Back to Basics: Approach to Atrial Fibrillation w RVR

Approach to Atrial Fibrillation with RVR

First Question: Stable or Unstable?

-Unstable = hypotension (SBP < 90), AMS, ischemic chest pain, acute pulmonary edema

-If unstable: electrical synchronized cardioversion at 200 J. Use sedation!

-If stable: rate vs rhythm control

Before slowing the rate, consider why they are in Afib, and if that elevated HR is a compensatory mechanism. However, once the rate is >140-150, decreased diastolic filling time results in decreased CO, so it may be beneficial to slow them down. Some precipitants of acute onset Afib: EtOH, thyrotoxicosis, MI, PE, infection, illicit drugs

Rate Control

-Rate control increases the diastolic filling time, increasing CO

-Many drugs available

– good to know many options in times of shortage

Diltiazem:

AV nodal blocker

10-20 mg IV bolus over 2 min (0.25 mg/kg)
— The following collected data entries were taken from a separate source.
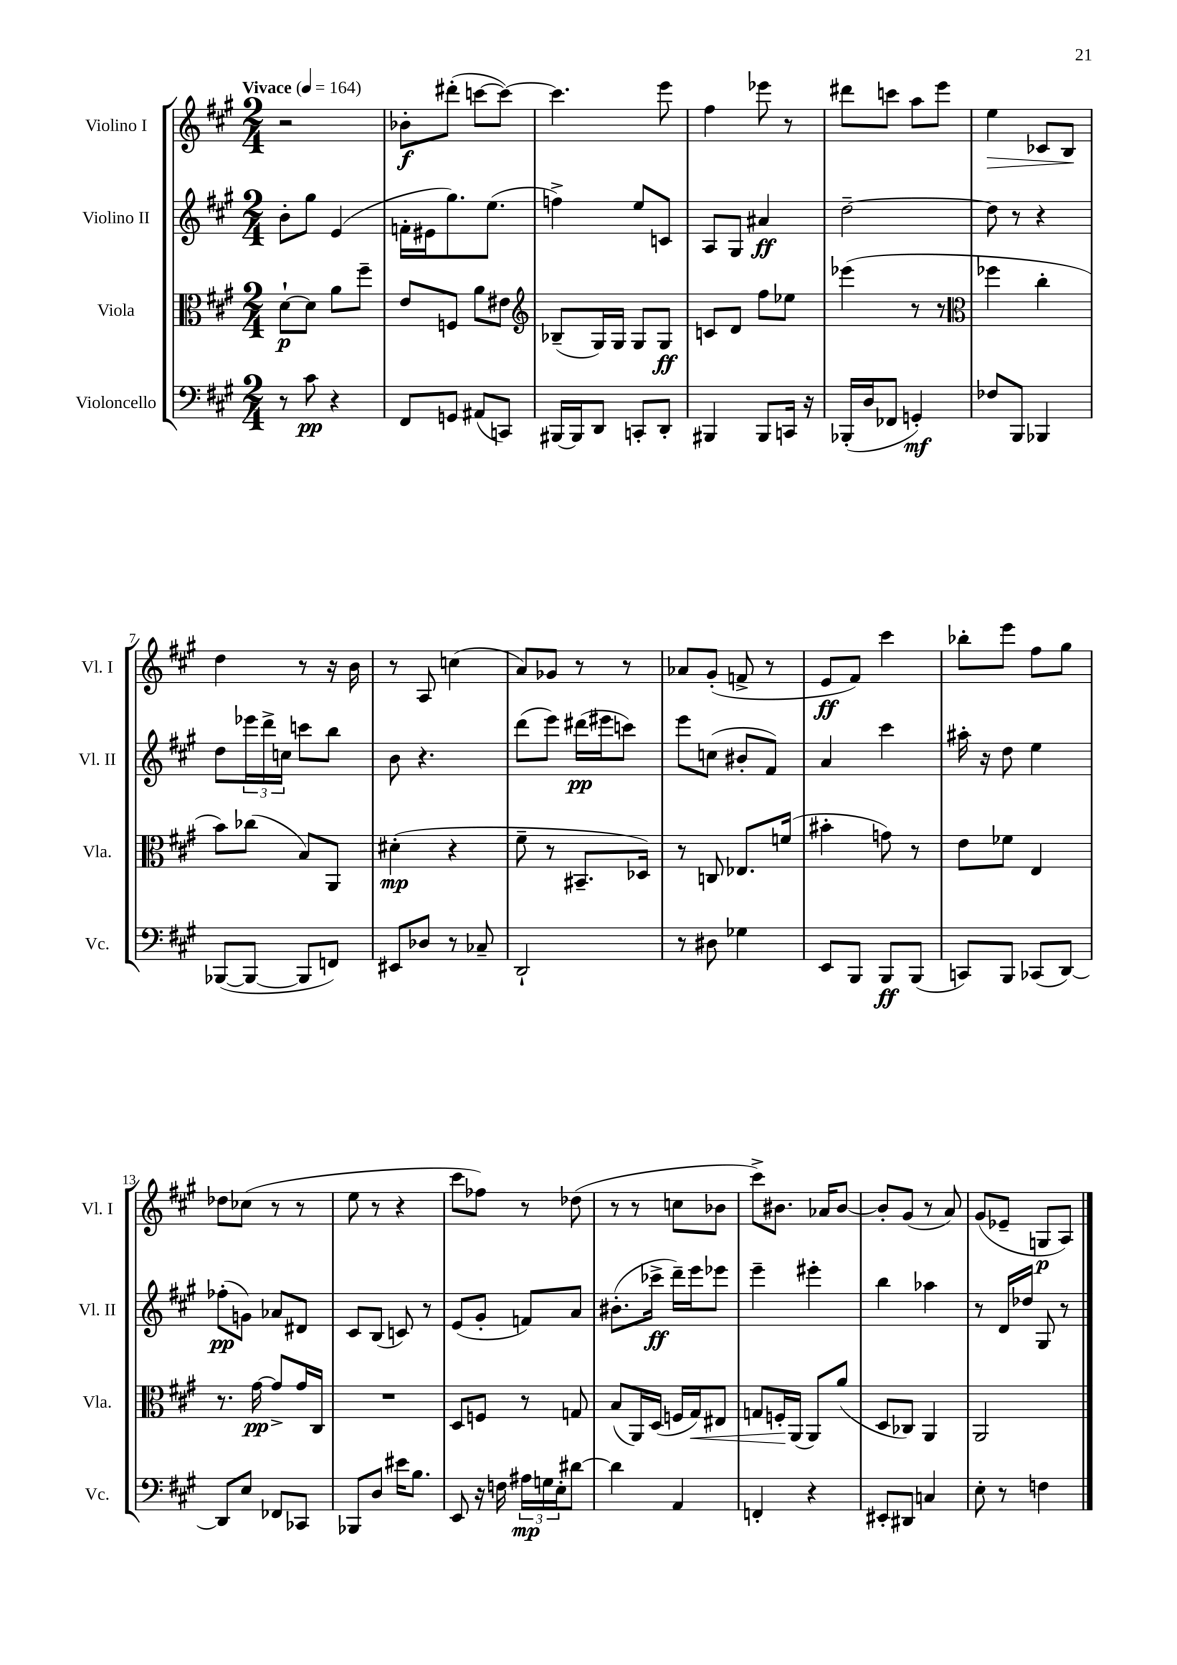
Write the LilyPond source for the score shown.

<<
\new StaffGroup <<
\new Staff = "s0" \with { instrumentName = "Violino I" shortInstrumentName = "Vl. I" } {
    \clef treble \key a \major \numericTimeSignature \time 2/4 \tempo "Vivace" 4 = 164
    r2 |
    bes'8-.\f dis'''8-.( c'''8~ c'''8~) |
    c'''4. e'''8 |
    fis''4 ees'''8 r8 |
    dis'''8 c'''8 a''8 e'''8 |
    e''4\> ces'8 b8\! |
    d''4 r8 r16 b'16 |
    r8 a8 c''4( |
    a'8) ges'8 r8 r8 |
    aes'8 gis'8-.( f'8-> r8 |
    e'8\ff fis'8) cis'''4 |
    bes''8-. e'''8 fis''8 gis''8 |
    des''8 ces''8( r8 r8 |
    e''8 r8 r4 |
    cis'''8 fes''8) r8 des''8( |
    r8 r8 c''8 bes'8 |
    cis'''8->) bis'8. aes'16 bis'8~ |
    bis'8-. gis'8( r8 a'8) |
    gis'8( ees'8-- g8\p a8) \bar "|." |
}
\new Staff = "s1" \with { instrumentName = "Violino II" shortInstrumentName = "Vl. II" } {
    \clef treble \key a \major \numericTimeSignature \time 2/4
    b'8-. gis''8 e'4( |
    f'16-. eis'16 gis''8.) e''8.( |
    f''4->) e''8 c'8 |
    a8 gis8 ais'4\ff |
    d''2~-- |
    d''8 r8 r4 |
    d''8 \tuplet 3/2 { ees'''16 d'''16-> c''16 } c'''8 b''8 |
    b'8 r4. |
    d'''8( e'''8) dis'''16\pp( eis'''16 c'''8) |
    e'''8 c''8( bis'8-. fis'8) |
    a'4 cis'''4 |
    ais''16-. r16 d''8 e''4 |
    fes''8-.\pp( g'8) aes'8 dis'8 |
    cis'8 b8( c'8) r8 |
    e'8( gis'8-. f'8) a'8 |
    bis'8.-.( ces'''16->\ff d'''16--) e'''16 ees'''8 |
    e'''4-- eis'''4-. |
    b''4 aes''4 |
    r8 d'16 des''16 gis8 r8 \bar "|." |
}
\new Staff = "s2" \with { instrumentName = "Viola" shortInstrumentName = "Vla." } {
    \clef alto \key a \major \numericTimeSignature \time 2/4
    d'8~-!\p d'8 a'8 fis''8-- |
    e'8 f8 a'8 eis'8 |
    \clef treble bes8--( gis16) gis16 gis8 gis8\ff |
    c'8 d'8 fis''8 ees''8 |
    ees'''4( r8 r8 |
    \clef alto fes''4 cis''4-. |
    b'8) ces''8( b8) a,8 |
    dis'4-.\mp( r4 |
    fis'8-- r8 bis,8.-- des16) |
    r8 c8 ees8. f'16( |
    bis'4-. g'8) r8 |
    e'8 fes'8 e4 |
    r8. gis'16~\pp gis'8-> gis'16 cis16 |
    R2 |
    d8 f8 r8 g8 |
    b8( a,16) d16( f16 gis16\<) eis8 |
    g8 f16-.\! a,16( a,8) a'8( |
    d8 ces8) a,4 |
    a,2 \bar "|." |
}
\new Staff = "s3" \with { instrumentName = "Violoncello" shortInstrumentName = "Vc." } {
    \clef bass \key a \major \numericTimeSignature \time 2/4
    r8 cis'8\pp r4 |
    fis,8 g,8 ais,8( c,8) |
    bis,,16~ bis,,16 d,8 c,8-. d,8-. |
    bis,,4 bis,,8 c,16 r16 |
    bes,,16-.( d16 fes,8 g,4-.\mf) |
    fes8 b,,8 bes,,4 |
    bes,,8~( bes,,8~ bes,,8 f,8) |
    eis,8 des8 r8 ces8-- |
    d,2-! |
    r8 dis8 ges4 |
    e,8 b,,8 b,,8\ff b,,8( |
    c,8) b,,8 ces,8( d,8~) |
    d,8 e8 fes,8 ces,8 |
    bes,,8 d8 eis'16 b8. |
    e,8 r16 f16 \tuplet 3/2 { ais16\mp g16 e16-. } dis'8~ |
    dis'4 a,4 |
    f,4-. r4 |
    eis,8-. dis,8 c4 |
    e8-. r8 f4 \bar "|." |
}
>>
>>
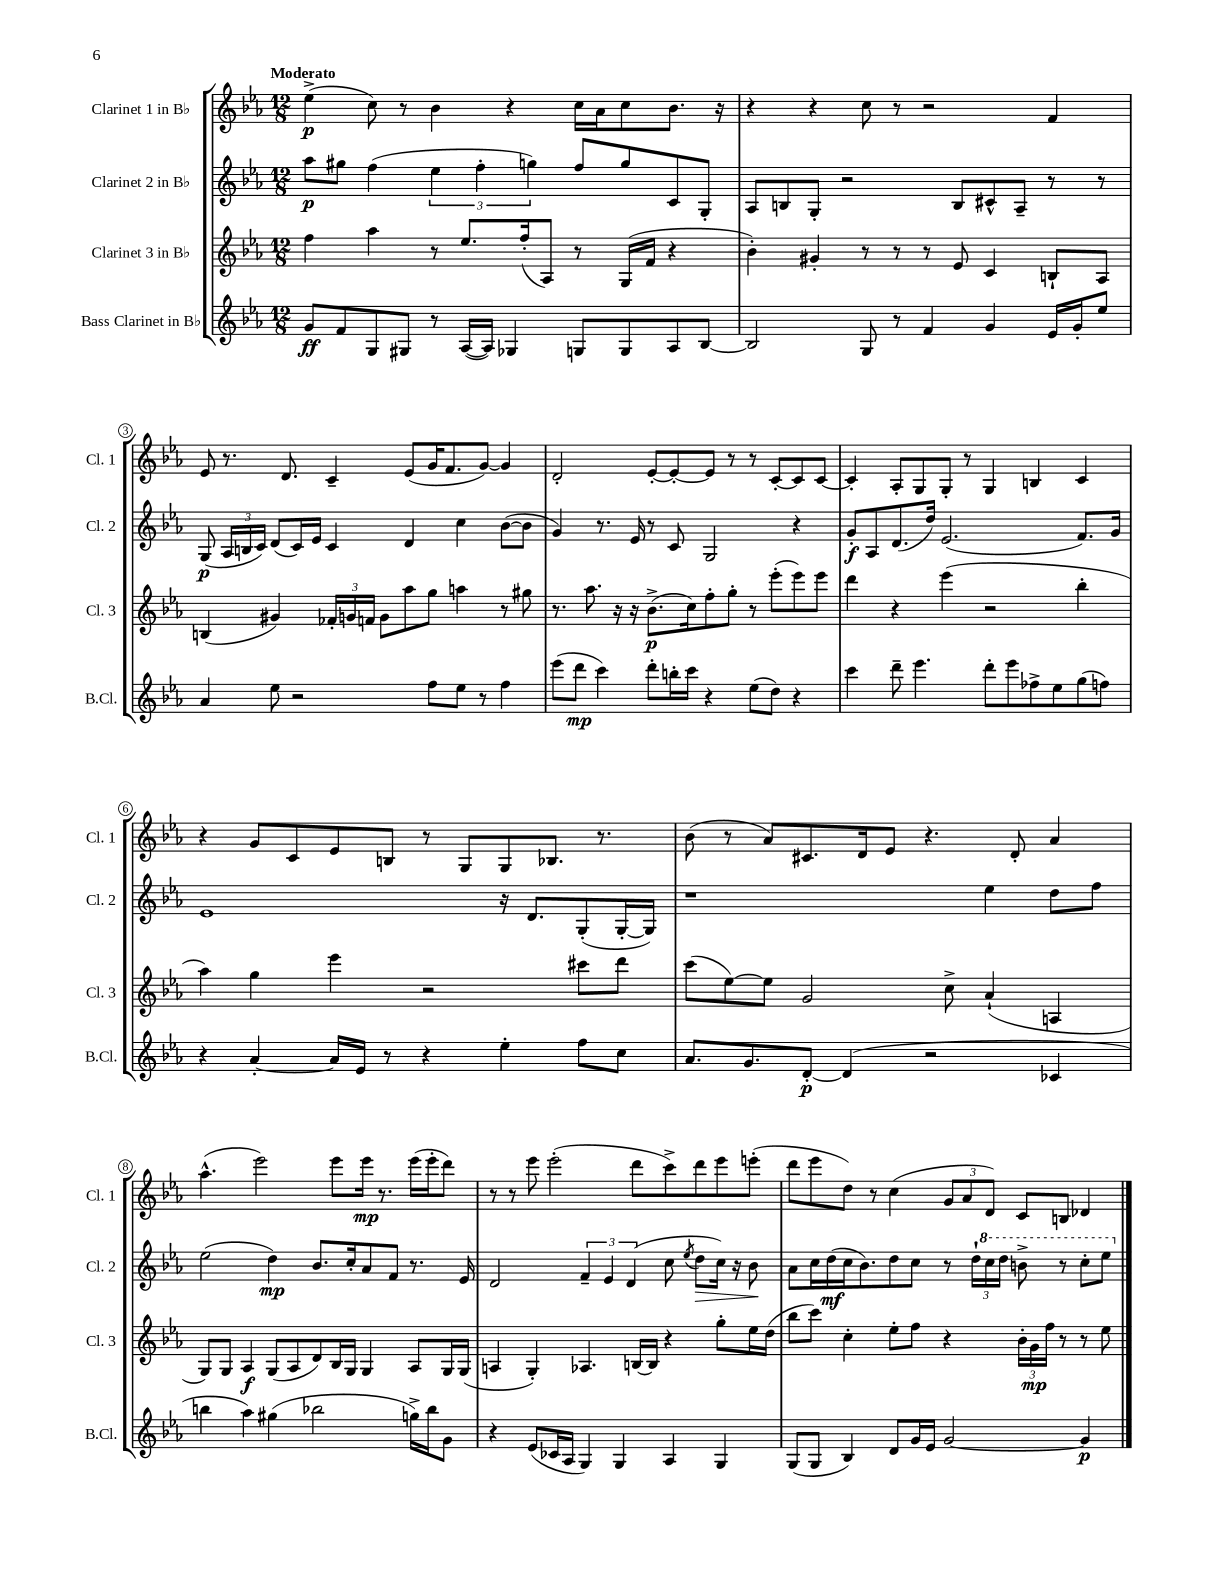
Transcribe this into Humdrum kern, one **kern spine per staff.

**kern	**dynam	**kern	**dynam	**kern	**dynam	**kern	**dynam
*part4	*part4	*part3	*part3	*part2	*part2	*part1	*part1
*staff4	*staff4	*staff3	*staff3	*staff2	*staff2	*staff1	*staff1
*I"Bass Clarinet in B♭	*	*I"Clarinet 3 in B♭	*	*I"Clarinet 2 in B♭	*	*I"Clarinet 1 in B♭	*
*I'B.Cl.	*	*I'Cl. 3	*	*I'Cl. 2	*	*I'Cl. 1	*
*clefG2	*	*clefG2	*	*clefG2	*	*clefG2	*
*k[b-e-a-]	*	*k[b-e-a-]	*	*k[b-e-a-]	*	*k[b-e-a-]	*
*M12/8	*	*M12/8	*	*M12/8	*	*M12/8	*
=1	=1	=1	=1	=1	=1	=1	=1
!	!	!	!	!	!	!LO:TX:a:B:t=Moderato	!
8g/L	ff	4ff\	.	8aa-\L	p	(4ee-^\	p
8f/	.	.	.	8gg#X\J	.	.	.
8G/	.	4aa-\	.	(4ff\	.	8cc\)	.
8G#X/J	.	.	.	.	.	8r	.
8r	.	8r	.	6ee-\	.	4b-\	.
([16A-/LL	.	8.ee-/L	.	.	.	.	.
.	.	.	.	6ff'\	.	.	.
16A-/JJ])	.	.	.	.	.	.	.
4G-X/	.	.	.	.	.	4r	.
.	.	(16ff'/k	.	.	.	.	.
.	.	.	.	6ggn\)	.	.	.
.	.	8A-/J)	.	.	.	.	.
8Gn/L	.	8r	.	8ff/L	.	16cc\LL	.
.	.	.	.	.	.	16a-\J	.
8G/	.	(16G/LL	.	8gg/	.	8cc\	.
.	.	16f/JJ	.	.	.	.	.
8A-/	.	4r	.	8c/	.	8.b-\J	.
[8B-/J	.	.	.	8G'/J	.	.	.
.	.	.	.	.	.	16r	.
=2	=2	=2	=2	=2	=2	=2	=2
2B-/]	.	4b-'\)	.	8A-/L	.	4r	.
.	.	.	.	8Bn/	.	.	.
.	.	4g#X'/	.	8G'/J	.	4r	.
.	.	.	.	2r	.	.	.
8G/	.	8r	.	.	.	8cc\	.
8r	.	8r	.	.	.	8r	.
4f/	.	8r	.	.	.	2r	.
.	.	8e-/	.	8B/L	.	.	.
4g/	.	4c/	.	8c#X^^/	.	.	.
.	.	.	.	8A-~/J	.	.	.
16e-/LL	.	8Bn`/L	.	8r	.	4f/	.
16g'/J	.	.	.	.	.	.	.
8ee-/J	.	8A-/J	.	8r	.	.	.
!!LO:LB:g=z
=3	=3	=3	=3	=3	=3	=3	=3
4a-/	.	(4Bn/	.	(8G/	p	8e-/	.
.	.	.	.	24A-/LL	.	8.r	.
.	.	.	.	24Bn/	.	.	.
.	.	.	.	24c/JJ)	.	.	.
8ee-\	.	4g#X/)	.	(8d/L	.	.	.
.	.	.	.	.	.	8.d/	.
2r	.	.	.	16c/L)	.	.	.
.	.	.	.	16e-/JJ	.	.	.
.	.	24f-X'/LL	.	4c/	.	4c~/	.
.	.	24gn/	.	.	.	.	.
.	.	24fn/JJ	.	.	.	.	.
.	.	8g\L	.	.	.	.	.
.	.	8aa-\	.	4d/	.	(8e-/L	.
8ff\L	.	8gg\J	.	.	.	16g/K	.
.	.	.	.	.	.	8.f/	.
8ee-\J	.	4aan\	.	4cc\	.	.	.
8r	.	.	.	.	.	[8g/J)	.
4ff\	.	8r	.	([8b-\L	.	4g/]	.
.	.	8gg#X\	.	8b-\J]	.	.	.
=4	=4	=4	=4	=4	=4	=4	=4
(8eee-\L	.	8.r	.	4g/)	.	2d'/	.
8ddd\J	mp	.	.	.	.	.	.
.	.	8.aa-\	.	.	.	.	.
4ccc\)	.	.	.	8.r	.	.	.
.	.	16r	.	.	.	.	.
.	.	16r	.	16e-/	.	.	.
8ddd'\L	.	(8.b-^\L	p	8r	.	[8e-'/L	.
16bbn'\L	.	.	.	8c/	.	8e-'/_	.
16ccc\JJ	.	16cc\k)	.	.	.	.	.
4r	.	8ff'\	.	2G/	.	8e-/J]	.
.	.	8gg'\J	.	.	.	8r	.
(8ee-\L	.	8r	.	.	.	8r	.
8dd\J)	.	(8eee-'\L	.	.	.	[8c'/L	.
4r	.	8eee-\)	.	4r	.	8c/]	.
.	.	8eee-\J	.	.	.	[8c/J	.
=5	=5	=5	=5	=5	=5	=5	=5
4ccc\	.	4ddd\	.	8g'/L	f	4c'/]	.
.	.	.	.	8A-/	.	.	.
8ddd~\	.	4r	.	(8.d/	.	8A-'/L	.
4.eee-\	.	.	.	.	.	8G/	.
.	.	.	.	16dd/Jk)	.	.	.
.	.	(4eee-\	.	(2.e-/	.	8G'/J	.
.	.	.	.	.	.	8r	.
8ddd'\L	.	2r	.	.	.	4G/	.
8eee-\	.	.	.	.	.	.	.
8ff-X^\	.	.	.	.	.	4Bn/	.
8ee-\	.	.	.	.	.	.	.
(8gg\	.	4bb-'\	.	8.f/L)	.	4c/	.
8ffn\J)	.	.	.	.	.	.	.
.	.	.	.	16g/Jk	.	.	.
!!LO:LB:g=z
=6	=6	=6	=6	=6	=6	=6	=6
4r	.	4aa-\)	.	1e-	.	4r	.
[4a-'/	.	4gg\	.	.	.	8g/L	.
.	.	.	.	.	.	8c/	.
16a-/LL]	.	4eee-\	.	.	.	8e-/	.
16e-/JJ	.	.	.	.	.	.	.
8r	.	.	.	.	.	8Bn/J	.
4r	.	2r	.	.	.	8r	.
.	.	.	.	.	.	8G/L	.
4ee-'\	.	.	.	16r	.	8G/	.
.	.	.	.	8.d/L	.	.	.
.	.	.	.	.	.	8.B-X/J	.
8ff\L	.	8ccc#X\L	.	(8G'/	.	.	.
.	.	.	.	.	.	8.r	.
8cc\J	.	8ddd\J	.	[16G'/L	.	.	.
.	.	.	.	16G/JJ])	.	.	.
=7	=7	=7	=7	=7	=7	=7	=7
8.a-/L	.	(8ccc\L	.	1r	.	(8b-\	.
.	.	[8ee-\)	.	.	.	8r	.
8.g/	.	.	.	.	.	.	.
.	.	8ee-\J]	.	.	.	8a-/L)	.
[8d'/J	p	2g/	.	.	.	8.c#X/	.
(4d/]	.	.	.	.	.	.	.
.	.	.	.	.	.	16d/k	.
.	.	.	.	.	.	8e-/J	.
2r	.	.	.	.	.	4.r	.
.	.	8cc^\	.	.	.	.	.
.	.	(4a-`/	.	4ee-\	.	.	.
.	.	.	.	.	.	8d'/	.
4c-X/	.	4An/	.	8dd\L	.	4a-/	.
.	.	.	.	8ff\J	.	.	.
!!LO:LB:g=z
=8	=8	=8	=8	=8	=8	=8	=8
4bbn\	.	8G/L)	.	(2ee-\	.	(4.aa-^^\	.
.	.	8G/J	.	.	.	.	.
4aa-\)	.	4A-/	f	.	.	.	.
.	.	.	.	.	.	2eee-\)	.
(4gg#X\	.	(8G/L	.	4dd\)	mp	.	.
.	.	8A-/	.	.	.	.	.
2bb-X\	.	8d/)	.	8.b-/L	.	.	.
.	.	16B-/L	.	.	.	8eee-\L	.
.	.	16G/JJ	.	16cc'/k	.	.	.
.	.	4G/	.	8a-/	.	16eee-\Jk	mp
.	.	.	.	.	.	8.r	.
.	.	.	.	8f/J	.	.	.
16ggn^\LL)	.	8A-/L	.	8.r	.	(16eee-\LL	.
16bb-\J	.	.	.	.	.	16eee-'\J	.
8g\J	.	16G/L	.	.	.	8ddd\J)	.
.	.	(16G/JJ	.	16e-/	.	.	.
=9	=9	=9	=9	=9	=9	=9	=9
4r	.	4An/	.	2d/	.	8r	.
.	.	.	.	.	.	8r	.
(8e-/L	.	4G'/)	.	.	.	8eee-\	.
16c-X/L	.	.	.	.	.	(2eee-'\	.
16A-/JJ	.	.	.	.	.	.	.
4G/)	.	4.A-X/	.	6f~/	.	.	.
.	.	.	.	6e-/	.	.	.
4G/	.	.	.	.	.	.	.
.	.	.	.	(6d/	.	.	.
.	.	[16Bn/LL	.	.	.	8ddd\L	.
.	.	16B/JJ]	.	.	.	.	.
4A-/	.	4r	.	8cc\	.	8ccc^\)	.
.	.	.	.	8qee-/	.	.	.
!	!	!	!	!	!LO:HP:b	!	!
.	.	.	.	8dd\L	>	8ddd\	.
4G/	.	8gg'\L	.	16cc\Jk)	.	8eee-\	.
.	.	.	.	16r	.	.	.
.	.	16ee-\L	.	8b-\	.	(8eeen'\J	.
.	.	(16dd\JJ	.	.	.	.	.
.	.	.	.	.	]	.	.
=10	=10	=10	=10	=10	=10	=10	=10
(8G/L	.	8bb-\L	.	8a-\L	.	8ddd\L	.
8G/J	.	8ccc\J)	.	16cc\L	.	8eee-\	.
.	.	.	.	(16dd\	mf	.	.
4B-/)	.	4cc'\	.	16cc\J	.	8dd\J)	.
.	.	.	.	8.b-\)	.	.	.
.	.	.	.	.	.	8r	.
8d/L	.	8ee-'\L	.	8dd\	.	(4cc\	.
16g/L	.	8ff\J	.	8cc\J	.	.	.
16e-/JJ	.	.	.	.	.	.	.
[2g/	.	4r	.	8r	.	12g/L	.
.	.	.	.	.	.	12a-/	.
.	.	.	.	24dd`\LL	.	.	.
*	*	*	*	*8va	*	*	*
.	.	.	.	24ccc\	.	12d/J)	.
.	.	.	.	24ddd\JJ	.	.	.
.	.	24b-'\LL	.	8bbn^\	.	8c/L	.
.	.	24g\	mp	.	.	.	.
.	.	24ff\JJ	.	.	.	.	.
.	.	8r	.	8r	.	8Bn/J	.
4g/]	p	8r	.	8ccc'\L	.	4d-X/	.
.	.	8ee-\	.	8eee-\J	.	.	.
*	*	*	*	*X8va	*	*	*
==	==	==	==	==	==	==	==
*-	*-	*-	*-	*-	*-	*-	*-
Start a drip: 2.5-15 mg/hr, titrate until rate controlled If hypotensive, consider pre-treating with 1 gram IV calcium gluconate to decrease peripheral hypotension, though controversial

Metoprolol:

AV nodal blocker

5 mg IV bolus over 2 min, every 5 min to max dose of 15 mg

Start on PO (25-100 mg)

Drug of choice if hyperthyroid, but CI in COPD, asthma, acute CHF

Digoxin:

AV nodal blocker

0.25-0.5 mg IV, can repeat after 6-8 hours.

Max 1.5 mg/24 hours

Esmolol:

AV nodal blocker

500 mcg/kg IV bolus over 1 minute

Infusion 50-300 mcg/kg/min IV, titrated to heart rate

Fast onset and offset

Verapamil:

AV nodal blocker

2.5-5 mg IV bolus over 2-3 minutes

If persists, can repeat dose of 5-10 mg

Monitor BP as this can cause significant hypotension! Consider pre-treatment with calcium

Rhythm Control

Two options: Electricity or pharmacologic.

If electrical, see above

Magnesium

2 grams IV over 2 minutes, followed by infusion 1-2 g/hr

Amiodarone

Class III antiarrhythmic

150 mg IV over 10 minutes

Then drip 1 mg/min for 6 hours, then 0.5 mg/min

Initially slows the rate (like beta blocker effect), and rhythm control takes some time

Procainamine

Class 1a antiar rhythmic

15-17 mg/kg IV over 30 min, followed by drip 1-4 mg/min

Use in WPW because also blocks the accessory pathway

Special Consideration:

-If fast Afib (rate in high 100s-200), think accessory pathway like WPW and do NOT block the AV node as that can lead to degeneration into VF. Use procainamide

Reference:

Tintinalli, Judith, et al. “Cardiac rhythm disturbances and pharmacology of antihypertensives and antiarrhythmics. ” Tintinalli’s Emergency Medicine, 8th ed., McGrath-Hill, 2016. pp 112 - 142.